Cuando se lo ordenó, ella se había despojado de la ropa y se había quedado de pie, desnuda ante Kokchu, mientras él comenzaba la salmodia. Recordaba el temblor de sus dedos cuando ella cerró los ojos y le permitió que le dibujara en la piel una telaraña con la sangre de una oveja.

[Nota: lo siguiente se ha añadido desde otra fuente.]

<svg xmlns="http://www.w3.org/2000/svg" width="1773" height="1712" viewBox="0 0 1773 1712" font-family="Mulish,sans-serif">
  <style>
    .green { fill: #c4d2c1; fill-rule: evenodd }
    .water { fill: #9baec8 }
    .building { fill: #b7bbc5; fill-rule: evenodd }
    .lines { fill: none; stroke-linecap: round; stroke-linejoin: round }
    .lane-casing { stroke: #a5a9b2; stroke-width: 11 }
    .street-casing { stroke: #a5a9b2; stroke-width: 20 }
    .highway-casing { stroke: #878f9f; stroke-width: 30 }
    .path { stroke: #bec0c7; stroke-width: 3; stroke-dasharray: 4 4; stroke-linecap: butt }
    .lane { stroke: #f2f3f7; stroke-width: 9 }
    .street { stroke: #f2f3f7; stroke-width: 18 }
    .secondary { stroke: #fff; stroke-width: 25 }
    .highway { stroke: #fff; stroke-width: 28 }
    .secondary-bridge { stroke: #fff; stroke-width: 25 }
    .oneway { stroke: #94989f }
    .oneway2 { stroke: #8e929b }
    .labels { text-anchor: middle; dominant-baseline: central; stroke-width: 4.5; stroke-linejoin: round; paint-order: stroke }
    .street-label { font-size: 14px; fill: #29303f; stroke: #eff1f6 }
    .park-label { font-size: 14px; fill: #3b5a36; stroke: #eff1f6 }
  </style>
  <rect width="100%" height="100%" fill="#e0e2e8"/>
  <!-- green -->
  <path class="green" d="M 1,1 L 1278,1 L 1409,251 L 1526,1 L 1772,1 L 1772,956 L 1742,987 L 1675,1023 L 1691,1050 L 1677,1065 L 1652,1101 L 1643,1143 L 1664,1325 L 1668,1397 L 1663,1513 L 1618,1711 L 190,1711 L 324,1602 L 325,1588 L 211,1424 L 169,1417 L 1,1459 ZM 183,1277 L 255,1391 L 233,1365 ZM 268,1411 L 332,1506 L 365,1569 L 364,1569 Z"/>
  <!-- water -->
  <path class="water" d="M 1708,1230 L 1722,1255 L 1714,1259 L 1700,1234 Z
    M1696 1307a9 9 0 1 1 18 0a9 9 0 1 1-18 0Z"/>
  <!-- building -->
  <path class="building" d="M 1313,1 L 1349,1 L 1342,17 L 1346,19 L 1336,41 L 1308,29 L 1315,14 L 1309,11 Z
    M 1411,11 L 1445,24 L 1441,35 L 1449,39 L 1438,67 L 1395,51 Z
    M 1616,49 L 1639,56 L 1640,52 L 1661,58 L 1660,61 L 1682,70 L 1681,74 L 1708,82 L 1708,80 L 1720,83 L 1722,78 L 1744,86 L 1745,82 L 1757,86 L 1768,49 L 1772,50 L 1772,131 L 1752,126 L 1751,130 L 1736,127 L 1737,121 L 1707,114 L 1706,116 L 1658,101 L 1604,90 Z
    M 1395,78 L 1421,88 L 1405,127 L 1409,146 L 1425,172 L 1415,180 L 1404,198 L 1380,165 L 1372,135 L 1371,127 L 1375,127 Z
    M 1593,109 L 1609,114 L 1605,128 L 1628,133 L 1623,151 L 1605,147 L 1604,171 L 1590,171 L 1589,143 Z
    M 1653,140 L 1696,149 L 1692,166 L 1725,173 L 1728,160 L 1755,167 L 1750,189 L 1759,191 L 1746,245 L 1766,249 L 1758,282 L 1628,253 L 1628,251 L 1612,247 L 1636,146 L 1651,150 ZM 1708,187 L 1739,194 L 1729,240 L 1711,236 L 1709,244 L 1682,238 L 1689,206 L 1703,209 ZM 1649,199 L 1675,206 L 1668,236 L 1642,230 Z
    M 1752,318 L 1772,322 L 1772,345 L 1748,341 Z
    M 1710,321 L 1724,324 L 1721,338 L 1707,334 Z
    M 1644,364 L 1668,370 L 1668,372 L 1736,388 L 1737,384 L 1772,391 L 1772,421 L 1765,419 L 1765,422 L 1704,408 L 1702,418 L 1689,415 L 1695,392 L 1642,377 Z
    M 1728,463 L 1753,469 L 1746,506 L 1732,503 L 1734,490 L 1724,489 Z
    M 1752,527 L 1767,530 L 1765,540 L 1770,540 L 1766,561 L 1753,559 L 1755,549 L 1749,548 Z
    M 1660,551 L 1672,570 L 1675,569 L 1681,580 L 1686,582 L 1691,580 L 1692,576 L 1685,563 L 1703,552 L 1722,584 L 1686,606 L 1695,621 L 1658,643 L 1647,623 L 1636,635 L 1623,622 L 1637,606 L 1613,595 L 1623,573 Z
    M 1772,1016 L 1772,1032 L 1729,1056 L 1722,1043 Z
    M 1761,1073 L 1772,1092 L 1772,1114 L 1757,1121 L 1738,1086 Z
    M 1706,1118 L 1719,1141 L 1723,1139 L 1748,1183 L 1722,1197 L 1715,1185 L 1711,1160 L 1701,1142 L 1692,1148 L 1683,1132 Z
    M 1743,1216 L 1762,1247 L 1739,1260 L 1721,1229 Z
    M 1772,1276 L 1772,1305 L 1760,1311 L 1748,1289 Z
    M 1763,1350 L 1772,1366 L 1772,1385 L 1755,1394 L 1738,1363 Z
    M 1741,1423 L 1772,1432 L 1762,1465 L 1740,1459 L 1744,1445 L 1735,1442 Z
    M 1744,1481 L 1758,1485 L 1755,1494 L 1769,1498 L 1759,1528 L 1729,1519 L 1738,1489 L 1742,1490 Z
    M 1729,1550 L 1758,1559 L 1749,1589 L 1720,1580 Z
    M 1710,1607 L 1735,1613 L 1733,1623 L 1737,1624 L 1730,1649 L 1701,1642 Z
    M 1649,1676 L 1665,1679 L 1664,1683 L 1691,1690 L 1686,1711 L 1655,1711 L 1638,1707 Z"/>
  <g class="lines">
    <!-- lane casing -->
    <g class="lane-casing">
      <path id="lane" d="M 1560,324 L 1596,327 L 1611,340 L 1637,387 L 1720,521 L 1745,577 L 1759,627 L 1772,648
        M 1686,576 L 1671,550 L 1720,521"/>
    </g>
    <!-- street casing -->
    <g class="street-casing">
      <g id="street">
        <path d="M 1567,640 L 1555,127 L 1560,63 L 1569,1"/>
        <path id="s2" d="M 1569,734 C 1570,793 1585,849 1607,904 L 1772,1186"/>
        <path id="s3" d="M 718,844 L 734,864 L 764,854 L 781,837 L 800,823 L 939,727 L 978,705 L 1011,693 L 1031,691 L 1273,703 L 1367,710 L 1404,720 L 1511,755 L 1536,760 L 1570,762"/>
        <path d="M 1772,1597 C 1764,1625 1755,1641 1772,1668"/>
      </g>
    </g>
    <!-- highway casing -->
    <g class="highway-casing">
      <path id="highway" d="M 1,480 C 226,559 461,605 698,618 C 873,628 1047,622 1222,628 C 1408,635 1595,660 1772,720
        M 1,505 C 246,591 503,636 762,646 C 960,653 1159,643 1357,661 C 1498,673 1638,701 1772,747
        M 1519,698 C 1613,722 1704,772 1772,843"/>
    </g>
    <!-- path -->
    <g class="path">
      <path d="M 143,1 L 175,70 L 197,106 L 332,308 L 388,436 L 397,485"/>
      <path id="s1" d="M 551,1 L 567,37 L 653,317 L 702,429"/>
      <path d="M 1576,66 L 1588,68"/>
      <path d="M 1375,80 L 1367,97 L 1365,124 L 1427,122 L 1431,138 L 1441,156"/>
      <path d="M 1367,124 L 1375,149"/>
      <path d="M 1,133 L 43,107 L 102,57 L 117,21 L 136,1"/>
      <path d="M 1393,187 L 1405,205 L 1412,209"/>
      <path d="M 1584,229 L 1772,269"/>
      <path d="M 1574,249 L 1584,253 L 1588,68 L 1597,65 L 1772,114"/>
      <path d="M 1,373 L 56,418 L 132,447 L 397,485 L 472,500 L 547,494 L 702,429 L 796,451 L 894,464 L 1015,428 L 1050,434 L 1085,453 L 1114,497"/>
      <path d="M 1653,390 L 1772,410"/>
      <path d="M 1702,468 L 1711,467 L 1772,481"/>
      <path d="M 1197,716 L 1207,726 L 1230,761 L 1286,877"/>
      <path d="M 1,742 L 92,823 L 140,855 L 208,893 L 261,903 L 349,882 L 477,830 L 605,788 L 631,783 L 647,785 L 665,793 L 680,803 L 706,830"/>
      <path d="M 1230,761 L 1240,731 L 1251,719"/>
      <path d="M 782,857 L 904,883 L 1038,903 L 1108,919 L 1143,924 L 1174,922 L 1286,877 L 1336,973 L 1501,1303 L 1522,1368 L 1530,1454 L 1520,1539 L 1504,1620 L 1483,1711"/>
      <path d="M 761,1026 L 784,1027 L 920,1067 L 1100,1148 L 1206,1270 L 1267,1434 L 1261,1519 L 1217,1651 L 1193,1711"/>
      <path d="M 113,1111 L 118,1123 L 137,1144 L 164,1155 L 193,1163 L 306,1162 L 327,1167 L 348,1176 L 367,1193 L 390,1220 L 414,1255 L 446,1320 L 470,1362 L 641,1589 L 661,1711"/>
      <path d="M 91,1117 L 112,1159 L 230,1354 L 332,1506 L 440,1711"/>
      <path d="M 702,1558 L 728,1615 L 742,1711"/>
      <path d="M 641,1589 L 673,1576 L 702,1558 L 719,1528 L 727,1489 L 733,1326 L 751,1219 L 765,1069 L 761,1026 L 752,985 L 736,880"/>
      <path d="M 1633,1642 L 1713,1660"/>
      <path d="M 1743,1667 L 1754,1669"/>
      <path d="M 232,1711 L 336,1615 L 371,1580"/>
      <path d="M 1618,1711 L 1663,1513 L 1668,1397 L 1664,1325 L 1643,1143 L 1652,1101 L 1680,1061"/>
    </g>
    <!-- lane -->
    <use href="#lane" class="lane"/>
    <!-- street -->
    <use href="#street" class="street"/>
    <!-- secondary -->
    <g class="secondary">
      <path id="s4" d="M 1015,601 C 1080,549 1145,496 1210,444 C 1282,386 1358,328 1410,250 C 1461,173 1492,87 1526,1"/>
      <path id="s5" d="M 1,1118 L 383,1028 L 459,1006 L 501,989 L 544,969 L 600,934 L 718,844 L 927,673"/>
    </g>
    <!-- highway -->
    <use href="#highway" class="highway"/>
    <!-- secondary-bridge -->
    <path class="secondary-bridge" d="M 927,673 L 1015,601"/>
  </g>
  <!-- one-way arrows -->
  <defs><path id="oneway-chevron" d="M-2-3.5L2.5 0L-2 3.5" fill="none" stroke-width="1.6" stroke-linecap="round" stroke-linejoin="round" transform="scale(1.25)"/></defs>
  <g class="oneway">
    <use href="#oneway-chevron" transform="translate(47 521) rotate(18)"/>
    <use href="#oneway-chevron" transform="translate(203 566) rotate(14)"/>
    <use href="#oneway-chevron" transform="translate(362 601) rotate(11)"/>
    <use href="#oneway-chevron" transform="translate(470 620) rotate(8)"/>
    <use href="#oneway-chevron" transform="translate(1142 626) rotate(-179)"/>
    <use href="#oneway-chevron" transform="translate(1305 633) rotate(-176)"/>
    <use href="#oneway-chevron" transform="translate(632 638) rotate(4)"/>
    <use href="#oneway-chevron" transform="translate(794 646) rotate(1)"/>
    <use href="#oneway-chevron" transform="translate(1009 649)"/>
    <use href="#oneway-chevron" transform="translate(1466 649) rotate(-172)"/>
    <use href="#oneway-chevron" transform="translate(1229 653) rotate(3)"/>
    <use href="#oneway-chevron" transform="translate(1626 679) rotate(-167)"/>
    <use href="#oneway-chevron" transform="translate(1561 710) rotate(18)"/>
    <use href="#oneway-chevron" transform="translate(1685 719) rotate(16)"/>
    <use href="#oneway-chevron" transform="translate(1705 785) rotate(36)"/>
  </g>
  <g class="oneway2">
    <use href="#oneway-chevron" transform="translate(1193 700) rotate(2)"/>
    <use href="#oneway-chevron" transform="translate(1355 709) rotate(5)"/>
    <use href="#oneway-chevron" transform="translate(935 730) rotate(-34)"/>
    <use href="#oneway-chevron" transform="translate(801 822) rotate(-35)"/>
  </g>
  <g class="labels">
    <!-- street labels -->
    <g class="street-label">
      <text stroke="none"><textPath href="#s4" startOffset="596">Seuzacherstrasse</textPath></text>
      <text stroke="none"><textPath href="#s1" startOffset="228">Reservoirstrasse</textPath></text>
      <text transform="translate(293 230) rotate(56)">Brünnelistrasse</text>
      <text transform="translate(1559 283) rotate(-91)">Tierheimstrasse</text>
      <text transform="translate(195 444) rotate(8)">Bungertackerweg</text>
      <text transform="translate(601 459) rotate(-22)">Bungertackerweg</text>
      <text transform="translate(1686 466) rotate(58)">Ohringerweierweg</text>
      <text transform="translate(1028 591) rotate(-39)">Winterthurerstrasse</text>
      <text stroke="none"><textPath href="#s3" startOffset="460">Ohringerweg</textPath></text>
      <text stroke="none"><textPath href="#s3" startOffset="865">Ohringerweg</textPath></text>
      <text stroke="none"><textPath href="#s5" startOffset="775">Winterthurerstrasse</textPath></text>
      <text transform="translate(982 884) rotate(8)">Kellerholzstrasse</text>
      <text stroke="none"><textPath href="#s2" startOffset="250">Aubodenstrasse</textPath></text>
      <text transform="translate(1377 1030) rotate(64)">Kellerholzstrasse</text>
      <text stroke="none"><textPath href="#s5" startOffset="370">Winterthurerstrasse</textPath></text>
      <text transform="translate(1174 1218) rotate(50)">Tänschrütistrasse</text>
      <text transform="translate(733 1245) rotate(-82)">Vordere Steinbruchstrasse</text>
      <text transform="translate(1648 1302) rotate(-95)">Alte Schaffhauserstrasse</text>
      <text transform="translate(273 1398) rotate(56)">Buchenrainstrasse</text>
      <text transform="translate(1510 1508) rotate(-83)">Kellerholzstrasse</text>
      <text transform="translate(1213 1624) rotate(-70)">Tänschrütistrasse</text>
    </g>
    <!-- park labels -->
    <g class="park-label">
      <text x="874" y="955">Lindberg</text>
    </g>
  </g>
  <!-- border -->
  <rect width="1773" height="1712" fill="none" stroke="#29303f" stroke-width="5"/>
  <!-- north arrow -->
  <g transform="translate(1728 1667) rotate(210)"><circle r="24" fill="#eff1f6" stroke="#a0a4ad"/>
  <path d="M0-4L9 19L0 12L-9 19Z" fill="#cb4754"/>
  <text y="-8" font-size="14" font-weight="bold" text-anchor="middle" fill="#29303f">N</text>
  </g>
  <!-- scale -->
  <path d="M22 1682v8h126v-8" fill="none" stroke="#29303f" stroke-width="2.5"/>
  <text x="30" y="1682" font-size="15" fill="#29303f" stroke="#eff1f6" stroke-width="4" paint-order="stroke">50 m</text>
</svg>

Kokchu detuvo las divagaciones de su mente y maldijo entre dientes. Era un idiota. Al principio, Temulun, sin abrir los ojos, se había mantenido quieta y orgullosa mientras él trazaba línea tras línea presionando su carne con un dedo. Con el pulso tembloroso, la había seguido pintando hasta que su vientre y sus piernas quedaron cubiertos con una red de rayas rojas. Su deseo había crecido hasta ser insoportable y puede que su respiración se hubiera acelerado o que ella hubiera notado el enrojecimiento de sus mejillas. Hizo una mueca al pensar que pudiera haber notado cómo se había apretado contra su muslo al inclinarse sobre ella. La muchacha había abierto los ojos de golpe, saliendo del trance, y le había mirado a través del humo del incienso, desconfiando súbitamente de él. Se estremeció al recordar la expresión de su rostro. En aquel momento su mano llevaba un tiempo demorándose en el dibujo de los pechos y el olor de la sangre le llenaba los orificios nasales.

Había salido de la tienda como una exhalación, recogiendo sus ropas a toda prisa a pesar de que él le había dicho que el hechizo no había concluido. Kokchu se había quedado mirándola mientras se marchaba casi a la carrera y, de pronto, se le había encogido el estómago al darse cuenta de lo que había osado hacer. No temía a su esposo, Palchuk. Había pocos hombres que se atrevieran siquiera a hablar con el chamán y Kokchu no tenía ninguna duda de que sabría cómo despachar a aquel hombre. ¿No era acaso el hechicero del propio khan, el que le había proporcionado a Gengis una victoria tras otra?

Kokchu se mordió el labio mientras meditaba. Si Temulun le confiaba a Gengis sus sospechas de que la mano del chamán había tocado con excesiva intimidad sus muslos y sus pechos, no habría protección en el mundo que pudiera salvarle. Trató de convencerse de que no lo haría. A la fría luz del día, la joven admitiría que no sabía nada del trato con los espíritus, de qué debía hacerse para invocarlos. Tal vez debería pintarrajear a uno de los lisiados de la misma manera, para que a Temulun le llegaran noticias del ritual. Lo consideró seriamente durante un momento, pero luego volvió a maldecir su lujuria, sabiendo que lo había arriesgado todo.

Kokchu estaba junto a una encrucijada y observó a dos jovencitas que conducían a unos ponis tirando de las riendas. Le saludaron con una inclinación de cabeza al pasar por su lado y él les respondió con cortesía. Su autoridad era absoluta, se dijo, sus secretos estaban a salvo. Muchos de los esposos de las mujeres del campamento no volverían al hogar. Entonces, tendría un montón de féminas entre las que elegir, mientras las consolaba de su dolor.